Kota Padang (ANTARA) - Badan Pusat Statistik (BPS) Sumatera Barat (Sumbar) menyebut kenaikan nilai ekspor provinsi tersebut periode Januari hingga Mei 2026 yang secara kumulatif mencapai 16,10 persen dipicu oleh industri pengolahan.
"Peningkatan ini terutama didorong sektor industri pengolahan yang mengalami peningkatan 17,02 persen," kata Kepala BPS Sumbar Nurul Hasanudin di Padang, Kamis.
Secara umum, nilai ekspor di provinsi tersebut periode Januari hingga Mei 2026 mencapai Rp21,29 triliun, atau naik 16,10 persen dibandingkan periode yang sama pada 2025 sekitar Rp18,26 triliun.
Hasanudin menyebutkan terdapat lima negara yang menjadi tujuan utama ekspor Sumbar sepanjang Januari hingga Mei 2026 yakni India dengan nilai ekspor Rp4,8 triliun, Pakistan Rp3,5 triliun, Myanmar Rp2,3 triliun, Mesir Rp2,3 triliun dan Bangladesh Rp2,1 triliun.
Terkait ekspor Sumbar pada periode tersebut tiga komoditas utama ialah golongan lemak dan minyak hewan atau nabati (HS 15), karet dan barang dari karet (HS 40) serta berbagai produk kimia (HS 38) yang masing-masing menyumbang kontribusi sebesar 83,75 persen, 3,70 persen dan 3,63 persen.
"Jika dibandingkan periode yang sama tahun sebelumnya, ekspor ketiga golongan itu mengalami peningkatan secara nilai dan volume," katanya.

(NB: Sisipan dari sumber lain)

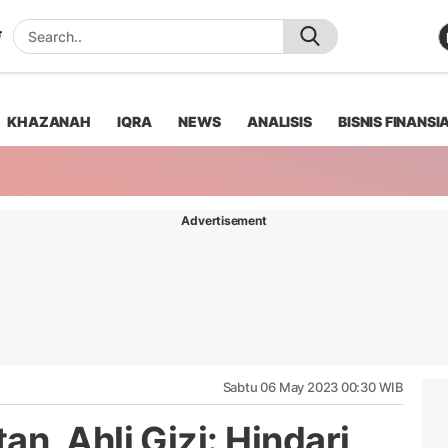
KHAZANAH
IQRA
NEWS
ANALISIS
BISNIS FINANSI
Advertisement
Sabtu 06 May 2023 00:30 WIB
, Ahli Gizi: Hindari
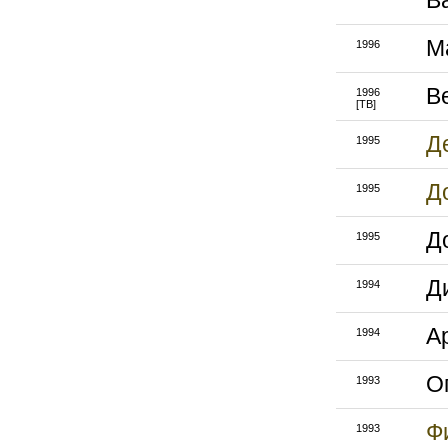
B
М
1996
Be
1996
[ТВ]
Д
1995
Д
1995
Д
1995
Д
1994
Ap
1994
О
1993
Ф
1993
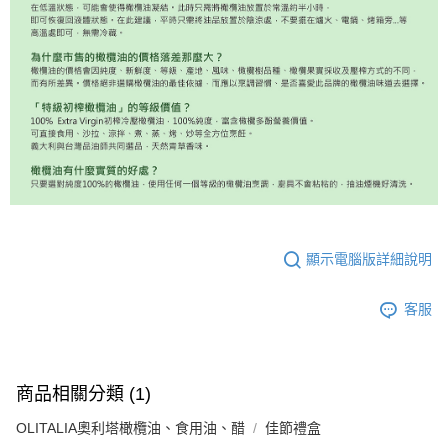
顯示電腦版詳細說明
客服
商品相關分類 (1)
OLITALIA奧利塔橄欖油、食用油、醋
佳節禮盒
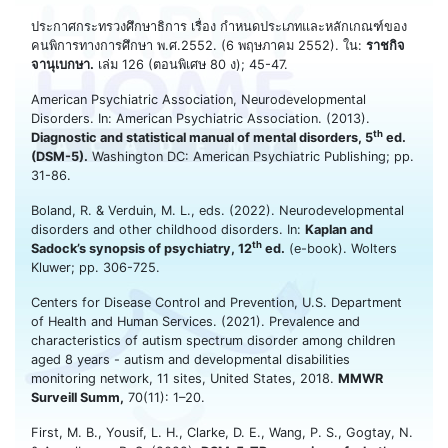
ประกาศกระทรวงศึกษาธิการ เรื่อง กำหนดประเภทและหลักเกณฑ์ของ
คนพิการทางการศึกษา พ.ศ.2552. (6 พฤษภาคม 2552). ใน:
ราชกิจ
จานุเบกษา.
เล่ม 126 (ตอนพิเศษ 80 ง); 45-47.
American Psychiatric Association, Neurodevelopmental
Disorders. In: American Psychiatric Association. (2013).
th
Diagnostic and statistical manual of mental disorders, 5
ed.
(DSM-5).
Washington DC: American Psychiatric Publishing; pp.
31-86.
Boland, R. & Verduin, M. L., eds. (2022). Neurodevelopmental
disorders and other childhood disorders. In:
Kaplan and
th
Sadock’s synopsis of psychiatry, 12
ed.
(e-book). Wolters
Kluwer; pp. 306-725.
Centers for Disease Control and Prevention, U.S. Department
of Health and Human Services. (2021). Prevalence and
characteristics of autism spectrum disorder among children
aged 8 years - autism and developmental disabilities
monitoring network, 11 sites, United States, 2018.
MMWR
Surveill Summ,
70(11): 1–20.
First, M. B., Yousif, L. H., Clarke, D. E., Wang, P. S., Gogtay, N.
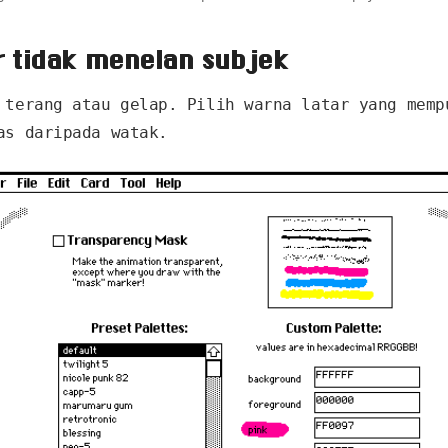
r tidak menelan subjek
 terang atau gelap. Pilih warna latar yang memp
as daripada watak.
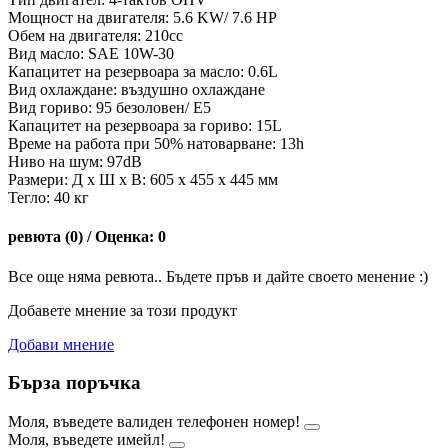
Мощност на двигателя: 5.6 KW/ 7.6 HP
Обем на двигателя: 210cc
Вид масло: SAE 10W-30
Капацитет на резервоара за масло: 0.6L
Вид охлаждане: въздушно охлаждане
Вид гориво: 95 безоловен/ E5
Капацитет на резервоара за гориво: 15L
Време на работа при 50% натоварване: 13h
Ниво на шум: 97dB
Размери: Д x Ш x В: 605 x 455 x 445 мм
Тегло: 40 кг
ревюта (0) / Оценка: 0
Все още няма ревюта.. Бъдете пръв и дайте своето менение :)
Добавете мнение за този продукт
Добави мнение
Бърза поръчка
Моля, въведете валиден телефонен номер!
Моля, въведете имейл!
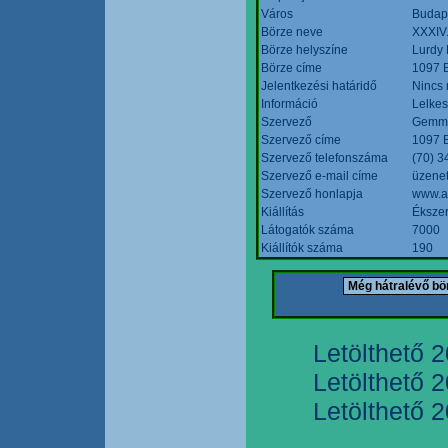
Város
Budap
Börze neve
XXXIV.
Börze helyszíne
Lurdy
Börze címe
1097 B
Jelentkezési határidő
Nincs
Információ
Lelkes
Szervező
Gemmi
Szervező címe
1097 B
Szervező telefonszáma
(70) 3
Szervező e-mail címe
üzenet
Szervező honlapja
www.a
Kiállítás
Ékszer
Látogatók száma
7000
Kiállítók száma
190
Letölthető 
Letölthető 
Letölthető 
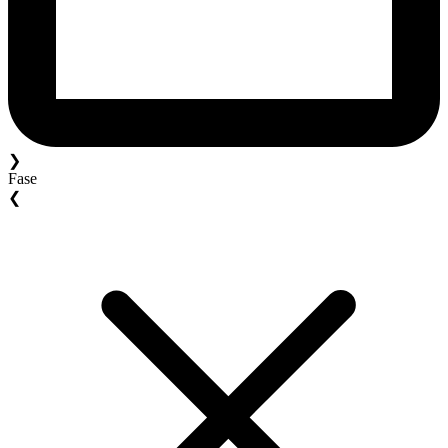
❯
Fase
❮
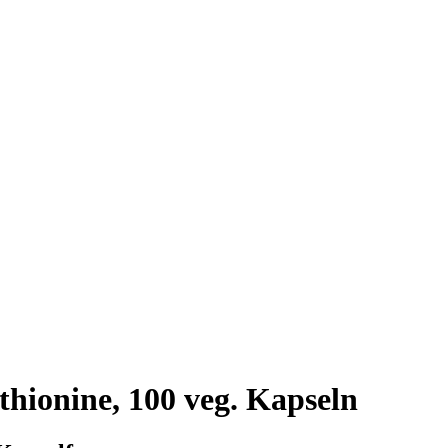
hionine, 100 veg. Kapseln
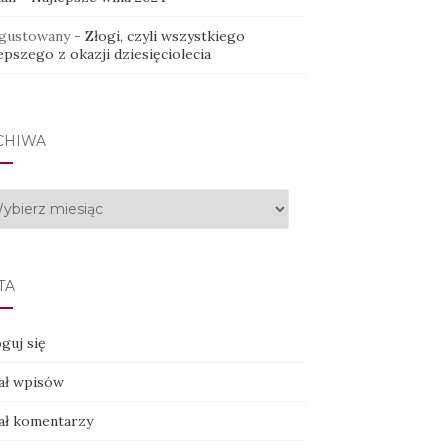
gustowany
-
Złogi, czyli wszystkiego
epszego z okazji dziesięciolecia
CHIWA
hiwa
TA
guj się
ał wpisów
ał komentarzy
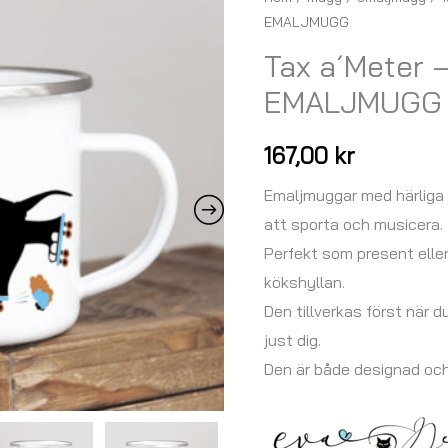
EMALJMUGG
a
´Meter
Tax a´Meter –
-
EMALJMUGG
åker
skridskor
167,00
kr
-
EMALJMUGG
Emaljmuggar med härliga
mängd
att sporta och musicera.
Perfekt som present elle
kökshyllan.
Den tillverkas först när d
just dig.
Den är både designad oc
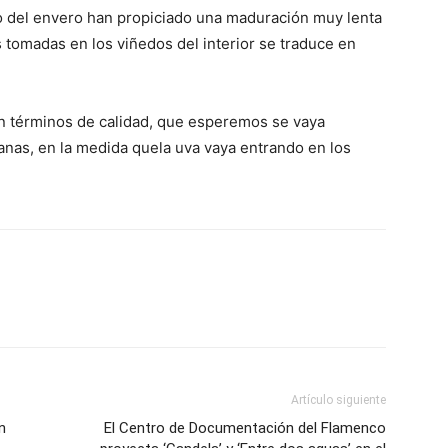
 del envero han propiciado una maduración muy lenta
s tomadas en los viñedos del interior se traduce en
en términos de calidad, que esperemos se vaya
anas, en la medida quela uva vaya entrando en los
Artículo siguiente
n
El Centro de Documentación del Flamenco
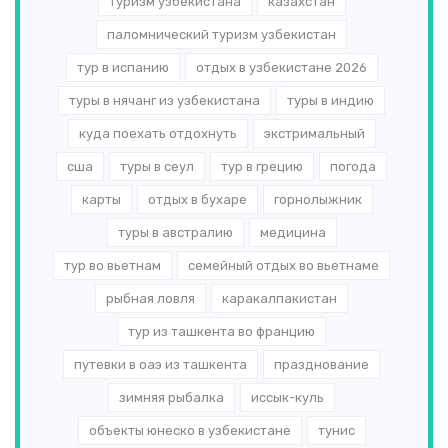
туризм узбекистана
казахстан
паломнический туризм узбекистан
тур в испанию
отдых в узбекистане 2026
туры в нячанг из узбекистана
туры в индию
куда поехать отдохнуть
экстримальный
сша
туры в сеул
тур в грецию
погода
карты
отдых в бухаре
горнолыжник
туры в австралию
медицина
тур во вьетнам
семейный отдых во вьетнаме
рыбная ловля
каракалпакистан
тур из ташкента во францию
путевки в оаэ из ташкента
празднование
зимняя рыбалка
иссык-куль
объекты юнеско в узбекистане
тунис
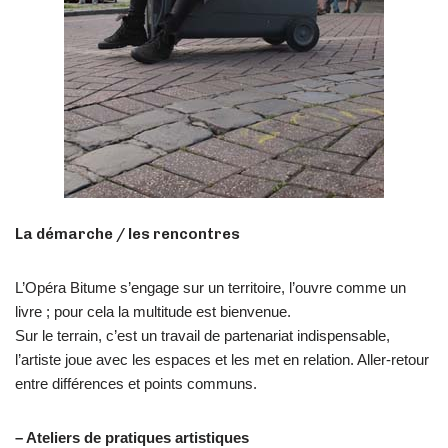
La démarche / les rencontres
L’Opéra Bitume s’engage sur un territoire, l’ouvre comme un
livre ; pour cela la multitude est bienvenue.
Sur le terrain, c’est un travail de partenariat indispensable,
l’artiste joue avec les espaces et les met en relation. Aller-retour
entre différences et points communs.
– Ateliers de pratiques artistiques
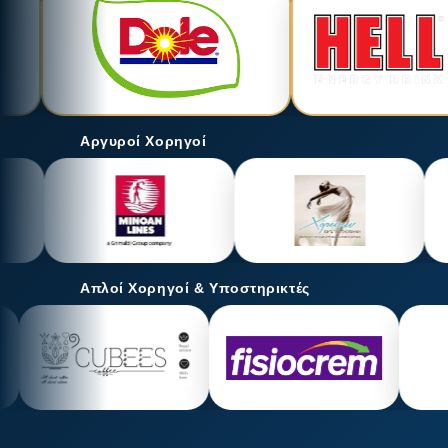
Αργυροί Χορηγοί
Απλοί Χορηγοί & Υποστηρικτές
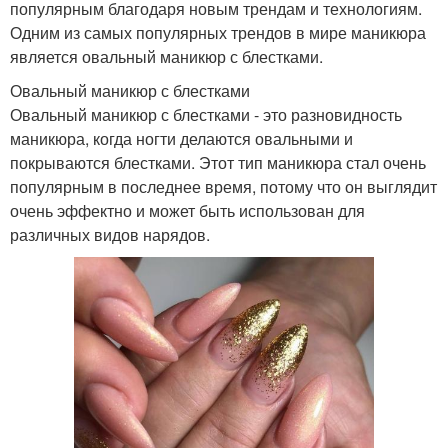
популярным благодаря новым трендам и технологиям.
Одним из самых популярных трендов в мире маникюра
является овальный маникюр с блестками.
Овальный маникюр с блестками
Овальный маникюр с блестками - это разновидность
маникюра, когда ногти делаются овальными и
покрываются блестками. Этот тип маникюра стал очень
популярным в последнее время, потому что он выглядит
очень эффектно и может быть использован для
различных видов нарядов.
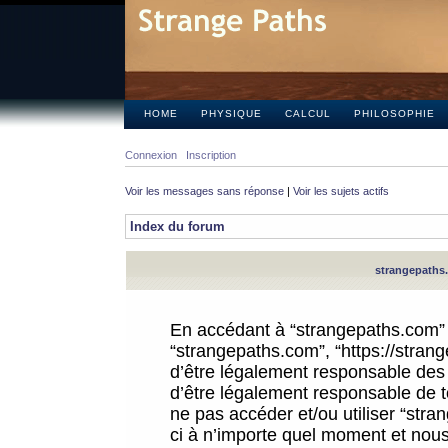
HOME
PHYSIQUE
CALCUL
PHILOSOPHIE
Connexion
Inscription
Voir les messages sans réponse
|
Voir les sujets actifs
Index du forum
strangepaths.
En accédant à “strangepaths.com” (d
“strangepaths.com”, “https://stra
d’être légalement responsable des 
d’être légalement responsable de to
ne pas accéder et/ou utiliser “str
ci à n’importe quel moment et nous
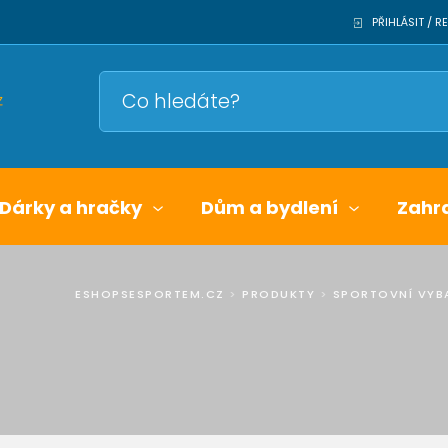
PŘIHLÁSIT / 
Dárky a hračky
Dům a bydlení
Zahr
ESHOPSESPORTEM.CZ
>
PRODUKTY
>
SPORTOVNÍ VYB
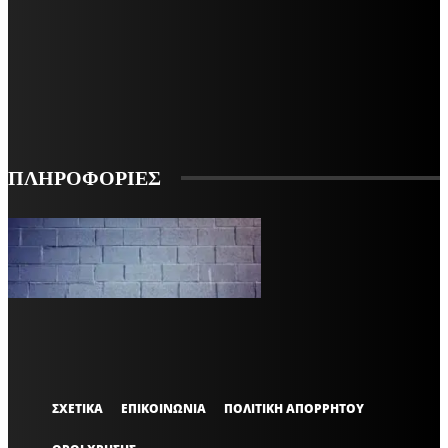
ΕΓΓΡΑΦΕΙΤΕ ΓΙΑ ΝΑ ΛΑΜΒΑΝΕΤΕ ΤΑ ΤΕΛΕΥΤΑΙΑ ΝΕΑ ΜΑΣ ΣΤΟ EMAIL ΣΑΣ
ΕΓΓΡΑΦΗ
ΠΛΗΡΟΦΟΡΙΕΣ
VARiEMAi
OFFICIAL
ΣΧΕΤΙΚΑ
ΕΠΙΚΟΙΝΩΝΙΑ
ΠΟΛΙΤΙΚΗ ΑΠΟΡΡΗΤΟΥ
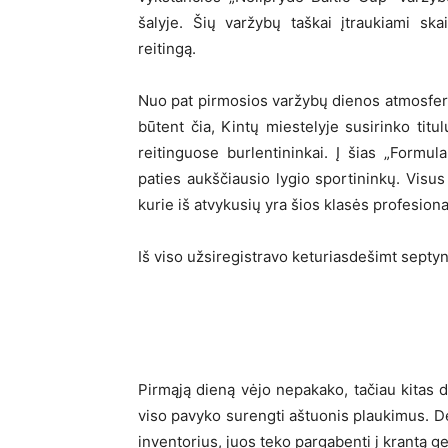
šalyje. Šių varžybų taškai įtraukiami ska
reitingą.
Nuo pat pirmosios varžybų dienos atmosfera
būtent čia, Kintų miestelyje susirinko titul
reitinguose burlentininkai. Į šias „Form
paties aukščiausio lygio sportininkų. Visus 
kurie iš atvykusių yra šios klasės profesiona
Iš viso užsiregistravo keturiasdešimt septyni 
Pirmąją dieną vėjo nepakako, tačiau kitas 
viso pavyko surengti aštuonis plaukimus. Dej
inventorius, juos teko pargabenti į krantą ge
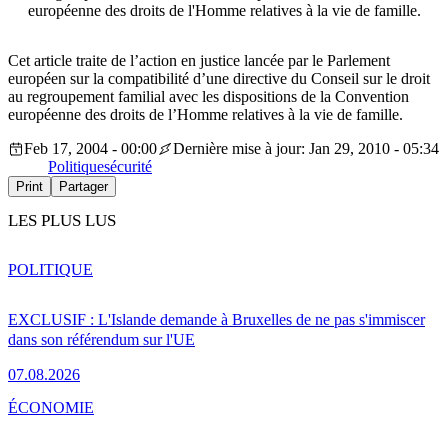
européenne des droits de l'Homme relatives à la vie de famille.
Cet article traite de l’action en justice lancée par le Parlement
européen sur la compatibilité d’une directive du Conseil sur le droit
au regroupement familial avec les dispositions de la Convention
européenne des droits de l’Homme relatives à la vie de famille.
Feb 17, 2004 - 00:00
Dernière mise à jour: Jan 29, 2010 - 05:34
Politique
sécurité
Print
Partager
LES PLUS LUS
POLITIQUE
EXCLUSIF : L'Islande demande à Bruxelles de ne pas s'immiscer
dans son référendum sur l'UE
07.08.2026
ÉCONOMIE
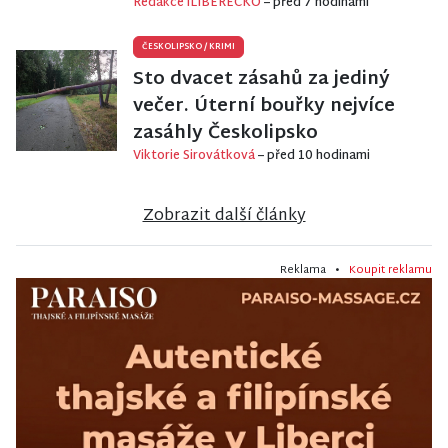
Redakce iLIBERECKO
– před 7 hodinami
ČESKOLIPSKO
/
KRIMI
Sto dvacet zásahů za jediný
večer. Úterní bouřky nejvíce
zasáhly Českolipsko
Viktorie Sirovátková
– před 10 hodinami
Zobrazit další články
Reklama •
Koupit reklamu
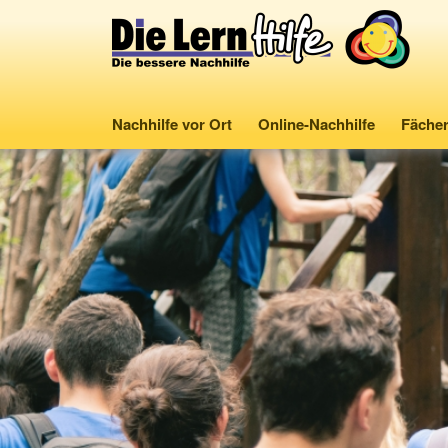
Nachhilfe vor Ort
Online-Nachhilfe
Fäche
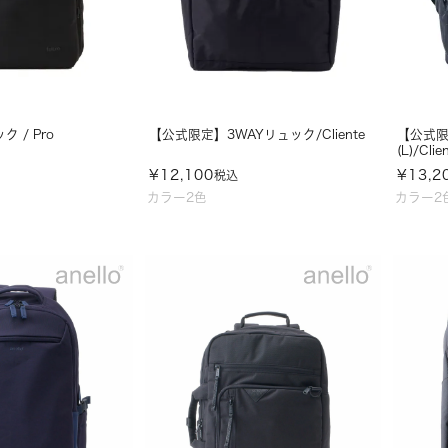
 / Pro
【公式限定】3WAYリュック/Cliente
【公式限
(L)/Clie
¥
12,100
¥
13,2
税込
カラー2色
カラー2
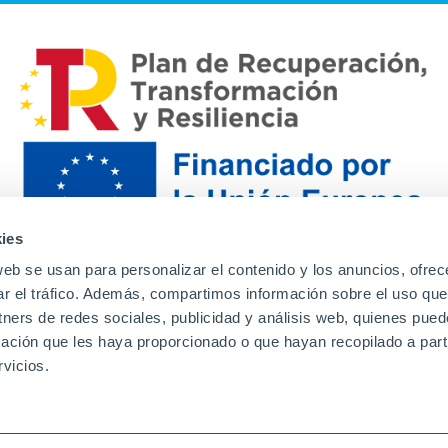
ies
web se usan para personalizar el contenido y los anuncios, ofrec
ar el tráfico. Además, compartimos información sobre el uso que
tners de redes sociales, publicidad y análisis web, quienes pue
ación que les haya proporcionado o que hayan recopilado a parti
Contacto
Canal de denuncias
Envia tu CV
Prove
vicios.
Aviso Legal
Política de privacidad
Política de Cook
Familias
Intranet
Incidencias
Soporte
L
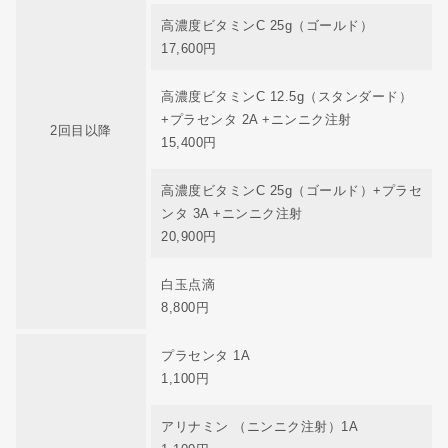
高濃度ビタミンC 25g（ゴールド）
17,600円
高濃度ビタミンC 12.5g（スタンダード）
+プラセンタ 2A +ニンニク注射
2回目以降
15,400円
高濃度ビタミンC 25g（ゴールド）+プラセ
ンタ 3A +ニンニク注射
20,900円
白玉点滴
8,800円
プラセンタ 1A
1,100円
アリナミン （ニンニク注射）1A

Sama halnya dengan ekspor, nilai impor Sumbar Januari-April 2026 juga mengalami peningkatan sebesar 182,18 persen dibandingkan periode yang sama 2025 dengan andil utama peningkatan impor bahan baku atau penolong.
"Impor bahan baku atau penolong ini secara kumulatif mengalami peningkatan 173,36 persen," sebut dia.
Untuk negara asal impor Sumbar sepanjang Januari hingga Mei 2026 ialah Singapura senilai Rp5,2 triliun, Malaysia Rp2 triliun, Argentina Rp448 miliar, Kanada Rp379 miliar serta Australia Rp130 miliar.
Tiga komoditas utama impor Sumbar pada periode tersebut yakni golongan bahan bakar mineral (HS 27), ampas atau sisa industri makanan (HS 23) dan pupuk (HS 31) yang memberikan sumbangan masing-masing 83,84 persen, 6,21 persen dan 4,36 persen.
"Jadi, neraca perdagangan Sumbar Januari-Mei 2026 mencapai Rp12,58 triliun atau turun sekitar Rp2,6 triliun dibandingkan periode yang sama pada 2025," sebut dia.